Here is the model we have from our CI on AWS: https://pastebin.canonical.com/p/XWpMF3F4qY/

Note that each machine is in a separate AZ. On AWS, this means that they're in a separate subnet, but there is a single default space defined which contains all of those subnets: https://pastebin.canonical.com/p/spPfdvPB6T/

However, with the current set of tools that Juju provides, there is no way for the Vault charm to tell that the ingress-address of either of the k8s masters (https://pastebin.canonical.com/p/5qr2PMZPKh/) are in the same space as the "access" binding, because the only thing it can see is the subnets for those addresses, and the subnet for the addresses of its own bindings (https://pastebin.canonical.com/p/BXRQzS9FVw/) and those are always going to be different, unless we force every machine into the same AZ, completely defeating the purpose of the AZs.

Other than Juju growing a command to ask "is this address within the same space as this binding of mine" (or at least having a hook tool for the charm to examine the space that it's in and what subnets comprise it), the only thing I can think to do is to add a fallback condition to the current interface code which makes it so that, if neither binding can be matched, it would revert to the behavior it had prior to the check having been added, which did work for this case.

Thoughts? @dosaboy @manadart

manadart commented 4 years ago

I can't see a better way forward than this, with current Juju primitives.

There is actually a networking method in Juju, common to all providers, called AreSpacesRoutable, which appears to have been conceived for scenarios similar to this.
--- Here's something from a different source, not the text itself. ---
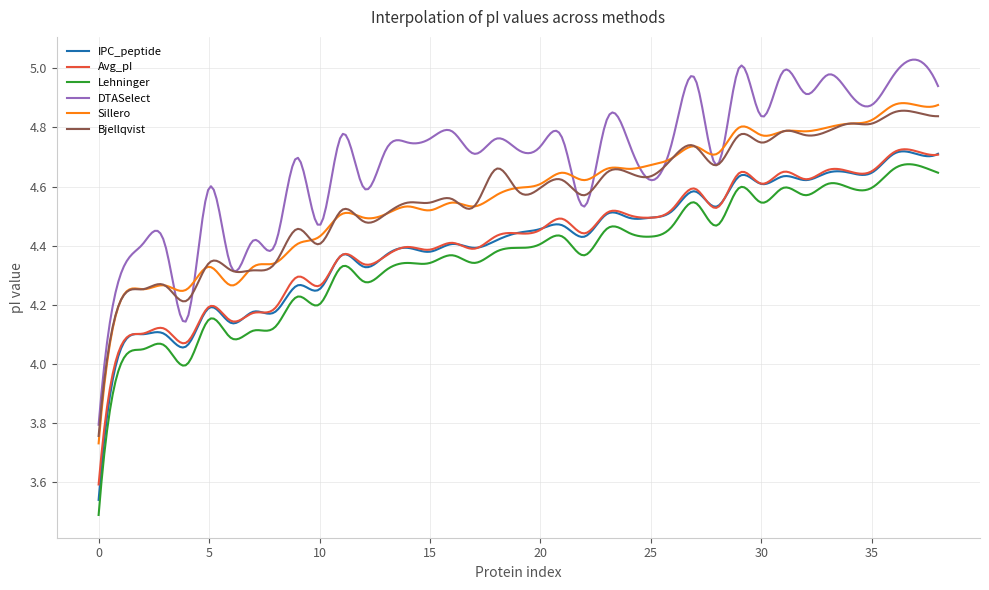

Which series has the largest total across all categories?

DTASelect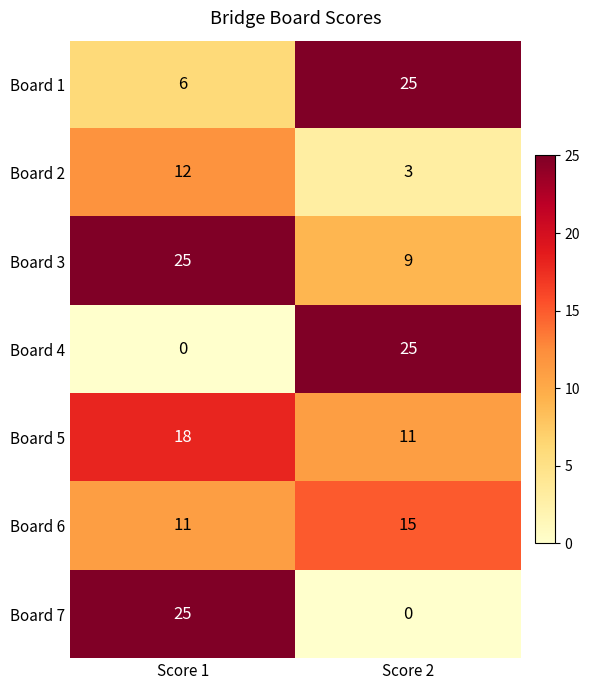

How many data points does each series have?

2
Unfortunately it is not implemented in any of the providers, currently returning false or a NotImplemented error.

Note that in 2.7 there are significant (modelling) changes to Juju networking and the spaces concept that lay the foundation for more specific feature work to handle these cases. It's just a matter of agitating for the those specific features. This cycle's focus is on spaces and multi-network support for O7k, but everyone is aware that we need to enrich the CMR experience.
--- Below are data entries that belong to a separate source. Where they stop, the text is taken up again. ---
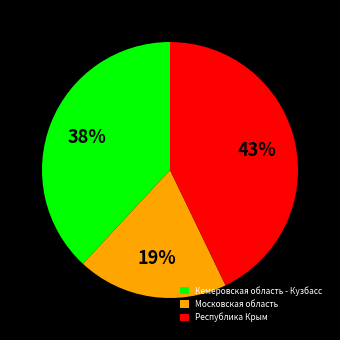

To the nearest percent, what is the difference between the Московская область and Республика Крым slice percentages?

24%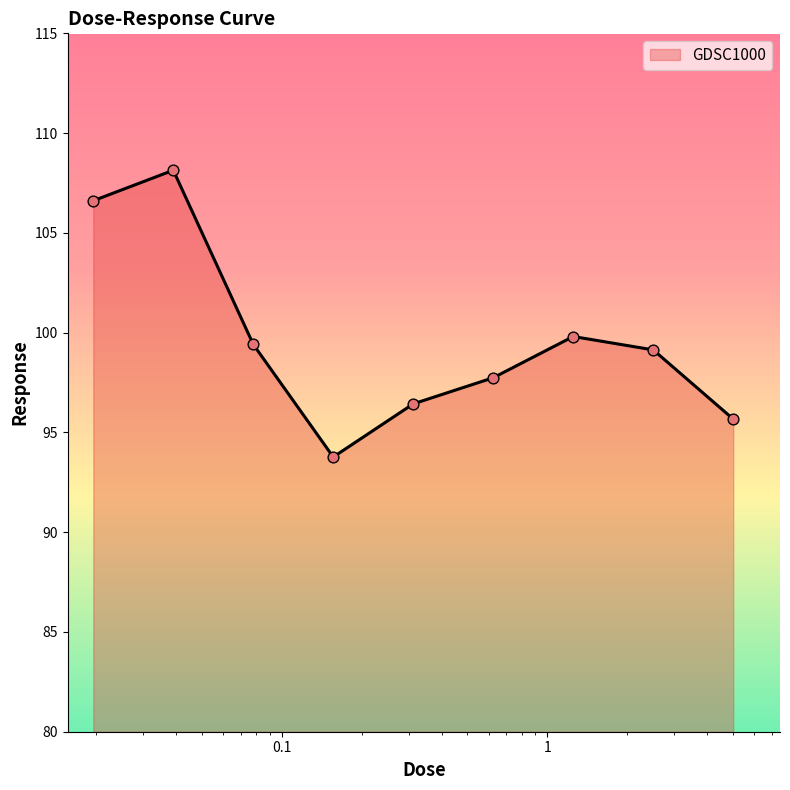

What is the smallest value displayed?

93.8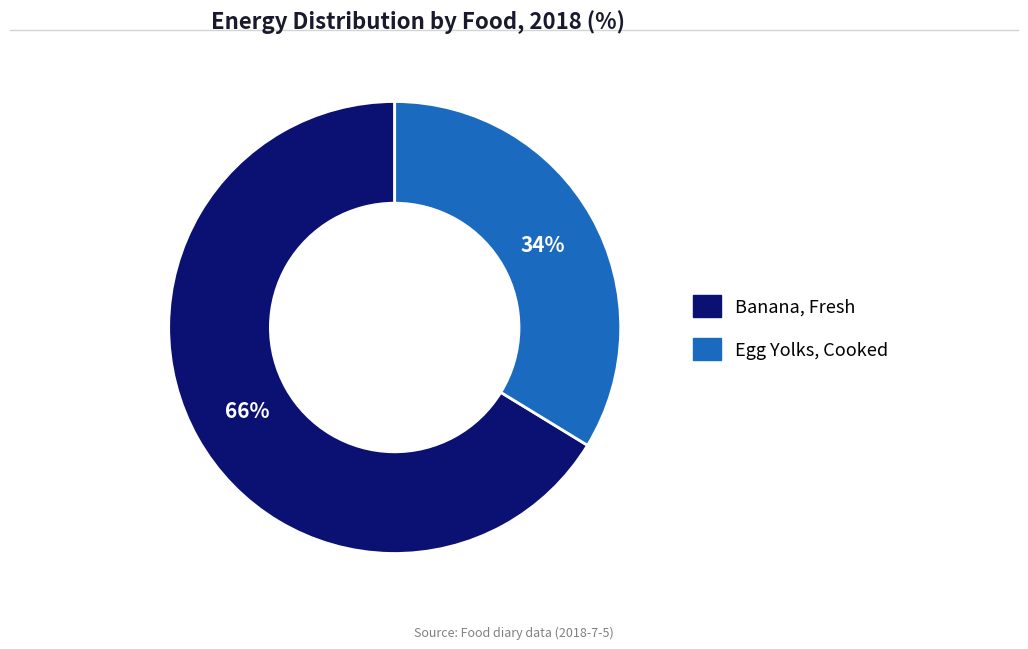

Rank the categories by value from lowest to highest.

Egg Yolks, Cooked, Banana, Fresh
johnsca commented 4 years ago

@manadart Note that this (the current behavior, with the lp#1843809 bug) is currently breaking us in AWS in a completely non-CMR scenario, so we definitely need some sort of workaround

johnsca commented 4 years ago

@dosaboy Would the option of adding a fallback to the existing check (i.e., an else on the for loop) to go back to the original behavior from before your change to support the spaces be viable? Specifically, we would want to ensure that this couldn't lead to insecure behavior in the case where spaces were in fact being used.
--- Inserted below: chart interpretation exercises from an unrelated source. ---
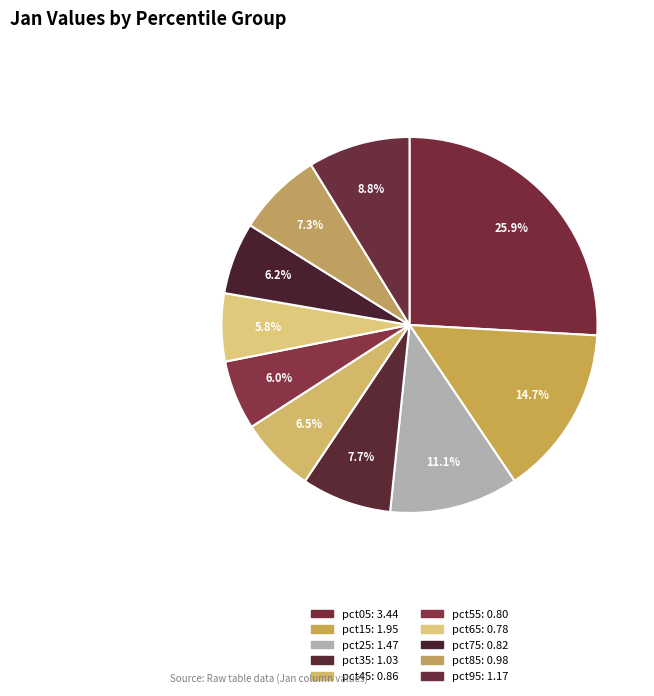

To the nearest percent, what is the difference between the largest and smallest slice percentages?

20%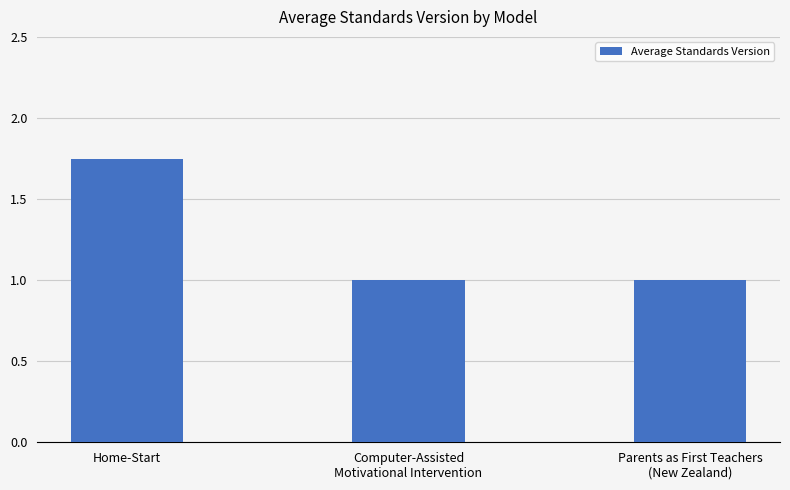

Which label corresponds to the largest value in the chart?

Home-Start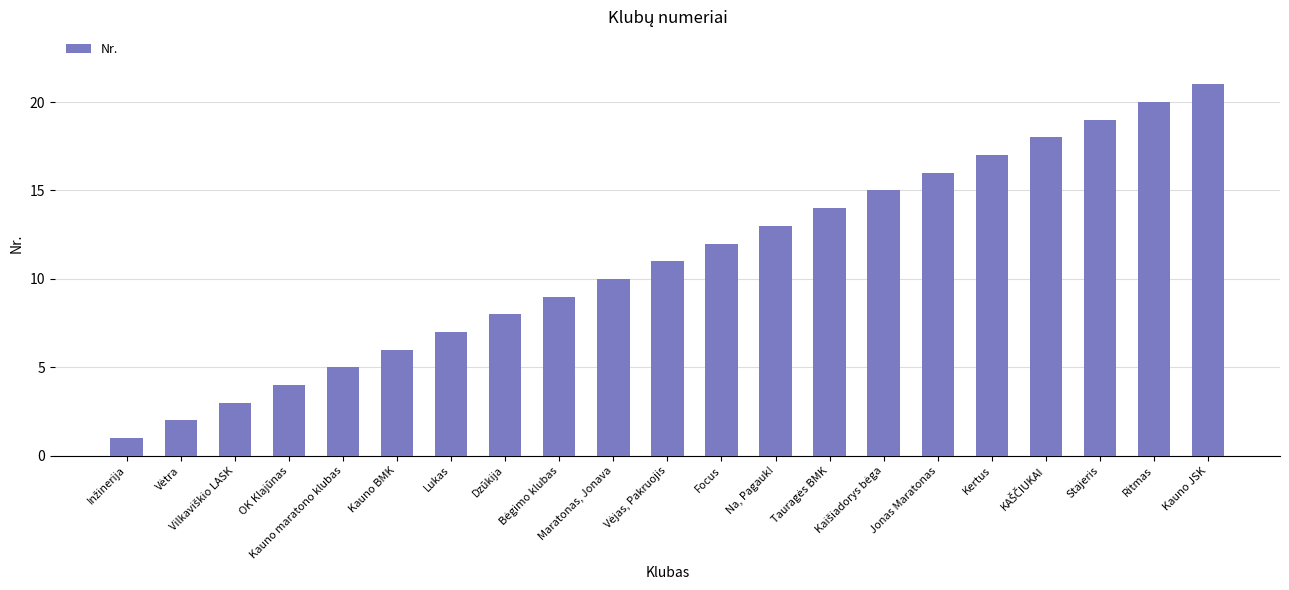

What is the difference between the maximum and minimum values?

20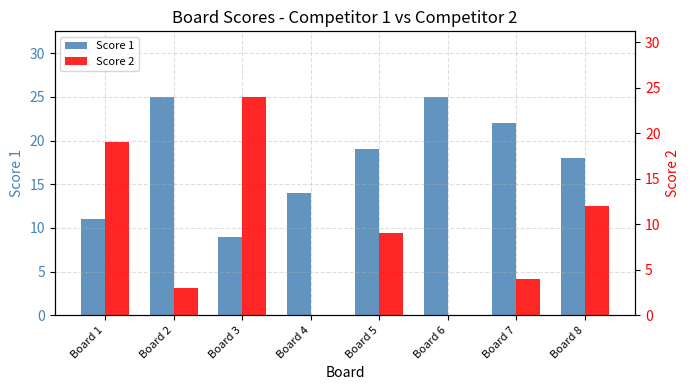

Which category has the lowest value in the Score 1 series?

Board 3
johnsca commented 3 years ago

Here is a more complete set of network info for a(n incomplete) test deployment: https://pastebin.ubuntu.com/p/jYkjQxpgNb/

Between that and @dosaboy's network info above (https://pastebin.ubuntu.com/p/2Zk8jSHBYm/), it seems like all of the info needed to match up the relation and the appropriate extra-binding is available in both cases, but it's on opposite sides of the relation in the two cases (i.e., in @dosaboy's case, it looks like the matching needs to be done based on the ingress-address sent from the remote charm to the Vault charm, while in my case, it needs to be done based on the ingress-address that the Vault charm is sending to the remote charm). I'm not certain if that will hold in every case, but maybe it would work to test either side's ingress-address against each extra-binding's subnet rather than just one side's?